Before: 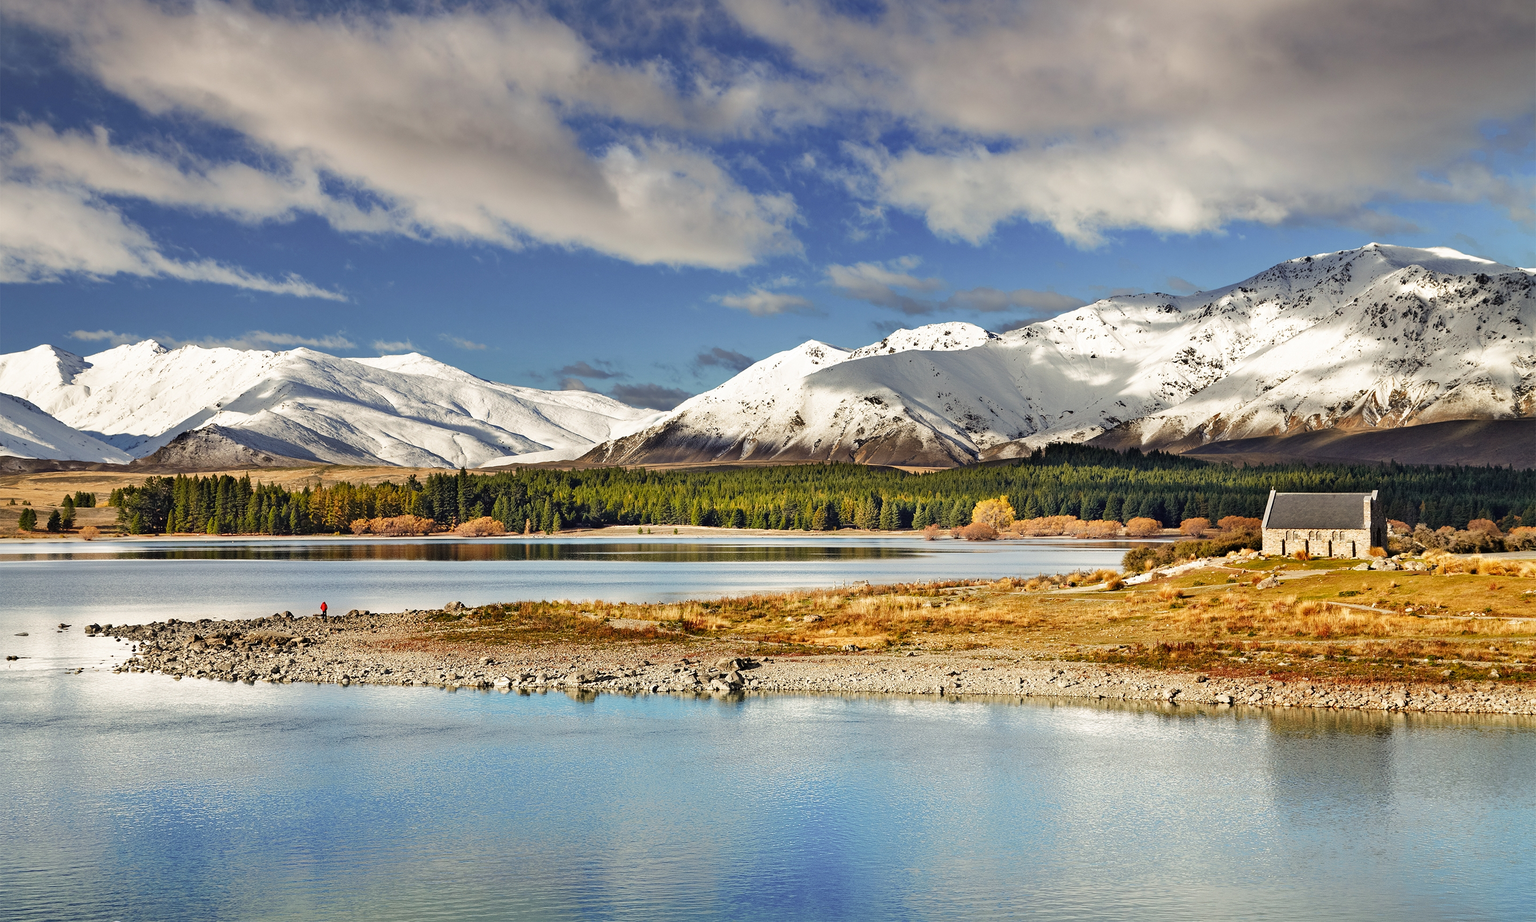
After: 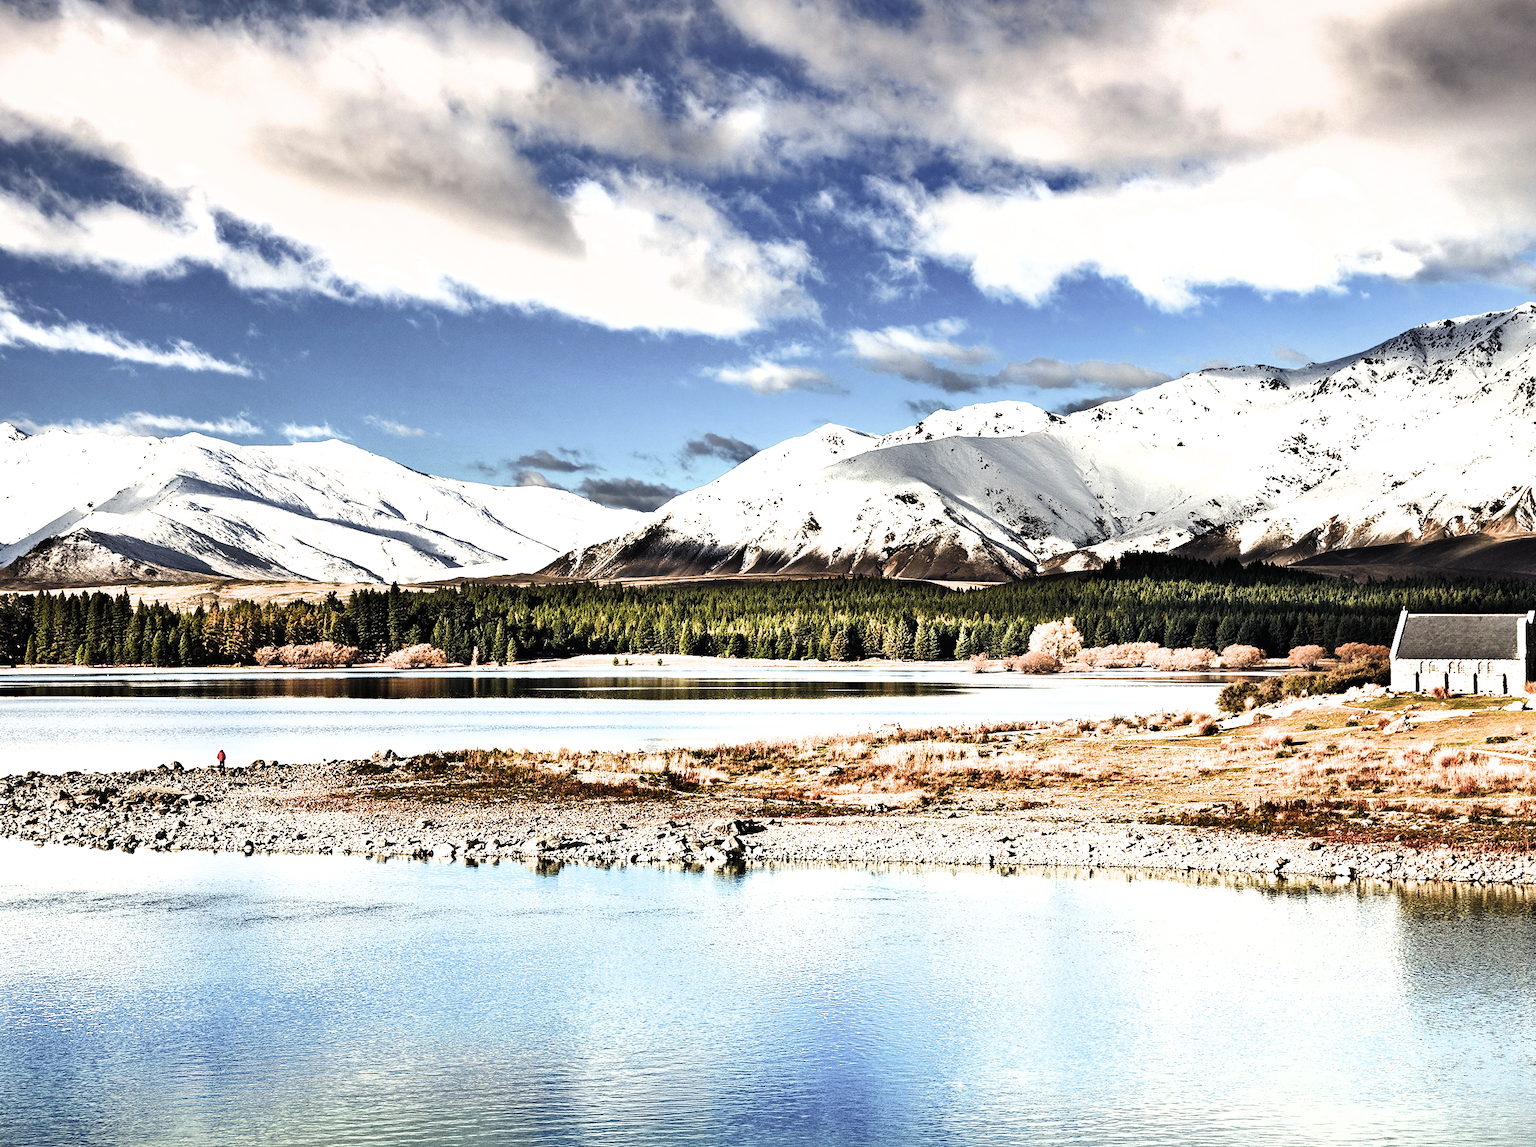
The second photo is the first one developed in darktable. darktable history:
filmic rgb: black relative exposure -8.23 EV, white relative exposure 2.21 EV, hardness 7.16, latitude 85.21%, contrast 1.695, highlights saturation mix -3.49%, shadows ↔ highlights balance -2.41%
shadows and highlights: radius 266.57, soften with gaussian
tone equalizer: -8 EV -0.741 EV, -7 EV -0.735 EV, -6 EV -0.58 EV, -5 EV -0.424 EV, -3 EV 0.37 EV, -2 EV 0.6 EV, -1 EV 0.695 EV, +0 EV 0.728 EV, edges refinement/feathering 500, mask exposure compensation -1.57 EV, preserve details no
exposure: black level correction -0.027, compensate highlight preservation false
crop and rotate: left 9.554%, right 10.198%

-=-=-=-=-

* **Set exercise**: Find each row above that contains the word "exposure" and copy those rows out in full. Case counts, so only count matches with the same capital and small letters.

* **Final result**:
filmic rgb: black relative exposure -8.23 EV, white relative exposure 2.21 EV, hardness 7.16, latitude 85.21%, contrast 1.695, highlights saturation mix -3.49%, shadows ↔ highlights balance -2.41%
tone equalizer: -8 EV -0.741 EV, -7 EV -0.735 EV, -6 EV -0.58 EV, -5 EV -0.424 EV, -3 EV 0.37 EV, -2 EV 0.6 EV, -1 EV 0.695 EV, +0 EV 0.728 EV, edges refinement/feathering 500, mask exposure compensation -1.57 EV, preserve details no
exposure: black level correction -0.027, compensate highlight preservation false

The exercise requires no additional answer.